None of these are mature yet. But they all point in the same direction: the token should reflect the world, not just the language we use to talk about it.

Connecting language to the world

The big architectural question is how to bridge word tokens and these richer representations. Two approaches seem particularly promising, and they're complementary.

Cross-attention is the more established path. In multimodal systems, cross-attention lets a language model query and integrate information from other modalities—image patches, audio signals, whatever. It creates a bridge where linguistic concepts can "point to" relevant perceptual data. This matters for building systems where language can condition or describe non-linguistic states.

Joint-embedding methods like V-JEPA take a different angle. Instead of predicting raw pixels, V-JEPA learns by predicting the representations of masked-out video clips in a shared latent space. By skipping the expensive pixel reconstruction step, the model is pushed toward learning higher-level semantic features—object interaction, motion, physical context. The learning signal points directly at the kind of structured, causal invariances that word tokens lack.

Cross-attention gives you the interface between language and perception. Joint-embedding methods give you the perceptual representations worth interfacing with. You need both.

What this changes about learning

Adopting structured tokens shifts the learning objective from "predict the next subword" to something like "predict the next multimodal latent state" or "predict the causal consequences of an action." Two immediate benefits:

  1. Better credit assignment. When something goes wrong, you can point to a specific parameter in a structured token—say, grip orientation was off—rather than tracing failure back to a vaguely correlated word in a long prompt.
  2. Real compositionality. If tokens align with objects and mechanisms, they can be recombined in physically lawful ways. This is how you get generalization to new tasks and environments without just hoping the training distribution covered it.

What might a system built on these principles look like?

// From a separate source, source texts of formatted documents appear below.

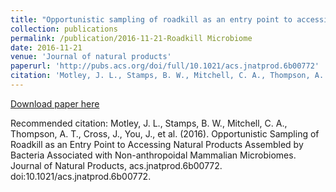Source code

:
 ```yaml
---
title: "Opportunistic sampling of roadkill as an entry point to accessing natural products assembled by bacteria associated with non-anthropoidal mammalian microbiomes"
collection: publications
permalink: /publication/2016-11-21-Roadkill Microbiome
date: 2016-11-21
venue: 'Journal of natural products'
paperurl: 'http://pubs.acs.org/doi/full/10.1021/acs.jnatprod.6b00772'
citation: 'Motley, J. L., Stamps, B. W., Mitchell, C. A., Thompson, A. T., Cross, J., You, J., et al. (2016). Opportunistic Sampling of Roadkill as an Entry Point to Accessing Natural Products Assembled by Bacteria Associated with Non-anthropoidal Mammalian Microbiomes. Journal of Natural Products, acs.jnatprod.6b00772. doi:10.1021/acs.jnatprod.6b00772.'
---
```


<a href='http://pubs.acs.org/doi/full/10.1021/acs.jnatprod.6b00772'>Download paper here</a>

Recommended citation: Motley, J. L., Stamps, B. W., Mitchell, C. A., Thompson, A. T., Cross, J., You, J., et al. (2016). Opportunistic Sampling of Roadkill as an Entry Point to Accessing Natural Products Assembled by Bacteria Associated with Non-anthropoidal Mammalian Microbiomes. Journal of Natural Products, acs.jnatprod.6b00772. doi:10.1021/acs.jnatprod.6b00772.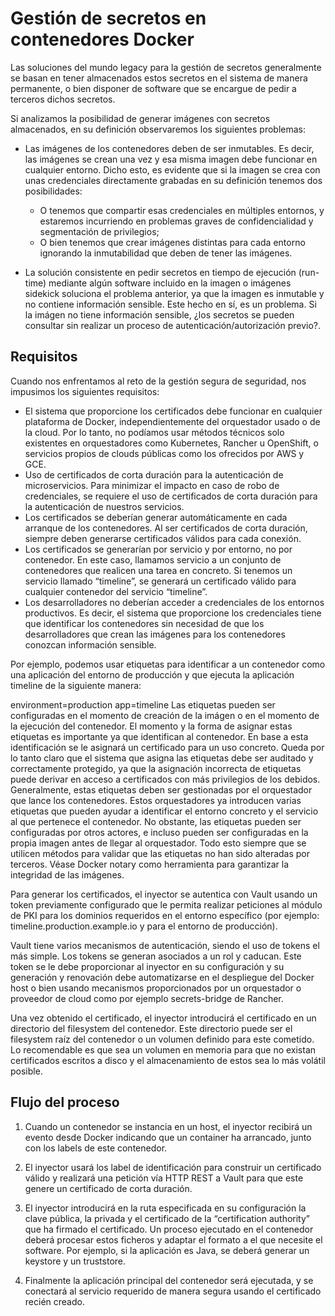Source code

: # Gestión de secretos en contenedores Docker

Las soluciones del mundo legacy para la gestión de secretos generalmente se basan en tener almacenados estos secretos en el sistema de manera permanente, o bien disponer de software que se encargue de pedir a terceros dichos secretos.

Si analizamos la posibilidad de generar imágenes con secretos almacenados, en su definición observaremos los siguientes problemas:

- Las imágenes de los contenedores deben de ser inmutables. Es decir, las imágenes se crean una vez y esa misma imagen debe funcionar en cualquier entorno. Dicho esto, es evidente que si la imagen se crea con unas credenciales directamente grabadas en su definición tenemos dos posibilidades:

    -  O tenemos que compartir esas credenciales en múltiples entornos, y estaremos incurriendo en problemas graves de confidencialidad y segmentación de privilegios;
    - O bien tenemos que crear imágenes distintas para cada entorno ignorando la inmutabilidad que deben de tener las imágenes.

- La solución consistente en pedir secretos en tiempo de ejecución (run-time) mediante algún software incluido en la imagen o imágenes sidekick soluciona el problema anterior, ya que la imagen es inmutable y no contiene información sensible. Este hecho en sí, es un problema. Si la imágen no tiene información sensible, ¿los secretos se pueden consultar sin realizar un proceso de autenticación/autorización previo?. 

## Requisitos

Cuando nos enfrentamos al reto de la gestión segura de seguridad, nos impusimos los siguientes requisitos:

- El sistema que proporcione los certificados debe funcionar en cualquier plataforma de Docker, independientemente del orquestador usado o de la cloud. Por lo tanto, no podíamos usar métodos técnicos solo existentes en orquestadores como Kubernetes, Rancher u OpenShift, o servicios propios de clouds públicas como los ofrecidos por AWS y GCE.
- Uso de certificados de corta duración para la autenticación de microservicios. Para minimizar el impacto en caso de robo de credenciales, se requiere el uso de certificados de corta duración para la autenticación de nuestros servicios.
- Los certificados se deberían generar automáticamente en cada arranque de los contenedores. Al ser certificados de corta duración, siempre deben generarse certificados válidos para cada conexión.
- Los certificados se generarían por servicio y por entorno, no por contenedor. En este caso, llamamos servicio a un conjunto de contenedores que realicen una tarea en concreto. Si tenemos un servicio llamado “timeline”, se generará un certificado válido para cualquier contenedor del servicio “timeline”.
- Los desarrolladores no deberían acceder a credenciales de los entornos productivos. Es decir, el sistema que proporcione los credenciales tiene que identificar los contenedores sin necesidad de que los desarrolladores que crean las imágenes para los contenedores conozcan información sensible.


Por ejemplo, podemos usar etiquetas para identificar a un contenedor como una aplicación del entorno de producción y que ejecuta la aplicación timeline de la siguiente manera:

environment=production
app=timeline
Las etiquetas pueden ser configuradas en el momento de creación de la imágen o en el momento de la ejecución del contenedor. El momento y la forma de asignar estas etiquetas es importante ya que identifican al contenedor. En base a esta identificación se le asignará un certificado para un uso concreto. Queda por lo tanto claro que el sistema que asigna las etiquetas debe ser auditado y correctamente protegido, ya que la asignación incorrecta de etiquetas puede derivar en acceso a certificados con más privilegios de los debidos.
Generalmente, estas etiquetas deben ser gestionadas por el orquestador que lance los contenedores. Estos orquestadores ya introducen varias etiquetas que pueden ayudar a identificar el entorno concreto y el servicio al que pertenece el contenedor. No obstante, las etiquetas pueden ser configuradas por otros actores, e incluso pueden ser configuradas en la propia imagen antes de llegar al orquestador. Todo esto siempre que se utilicen métodos para validar que las etiquetas no han sido alteradas por terceros. Véase Docker notary como herramienta para garantizar la integridad de las imágenes.

Para generar los certificados, el inyector se autentica con Vault usando un token previamente configurado que le permita realizar peticiones al módulo de PKI para los dominios requeridos en el entorno específico (por ejemplo: timeline.production.example.io y para el entorno de producción).

Vault tiene varios mecanismos de autenticación, siendo el uso de tokens el más simple. Los tokens se generan asociados a un rol y caducan. Este token se le debe proporcionar al inyector en su configuración y su generación y renovación debe automatizarse en el despliegue del Docker host o bien usando mecanismos proporcionados por un orquestador o proveedor de cloud como por ejemplo secrets-bridge de Rancher.

Una vez obtenido el certificado, el inyector introducirá el certificado en un directorio del filesystem del contenedor. Este directorio puede ser el filesystem raíz del contenedor o un volumen definido para este cometido. Lo recomendable es que sea un volumen en memoria para que no existan certificados escritos a disco y el almacenamiento de estos sea lo más volátil posible.

## Flujo del proceso

1. Cuando un contenedor se instancia en un host, el inyector recibirá un evento desde Docker indicando que un container ha arrancado, junto con los labels de este contenedor.

2. El inyector usará los label de identificación para construir un certificado válido y realizará una petición vía HTTP REST a Vault para que este genere un certificado de corta duración.

3. El inyector introducirá en la ruta especificada en su configuración la clave pública, la privada y el certificado de la “certification authority” que ha firmado el certificado. Un proceso ejecutado en el contenedor deberá procesar estos ficheros y adaptar el formato a el que necesite el software. Por ejemplo, si la aplicación es Java, se deberá generar un keystore y un truststore.

4. Finalmente la aplicación principal del contenedor será ejecutada, y se conectará al servicio requerido de manera segura usando el certificado recién creado.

The Inverted Stack — language becomes a thin interface wrapper while the core reasoning happens in a grounded 3D scene graph and physics engine, fed by perception encoders

Something like:

  • A central memory of object- and event-centric tokens representing a scene graph
  • Learned codebooks for each modality to map raw sensor data to structured tokens
  • A planner that operates over sequences of action-effect tokens
  • A translation layer to map natural language instructions into constraints on the structured token space
  • A narration layer to map token trajectories back into language for explanation

The bigger picture

This reframes what language should be in AI systems. Instead of the fundamental substrate of thought, language becomes a high-level interface—for control, goal specification, and explanation. A human-friendly communication layer built on top of a more robust, world-centric computational core.

The choice of token is a choice of ontology. If we want AI that's robustly grounded in reality, its core representations need to reflect the structure of the world, not just the structure of the words we use to describe it.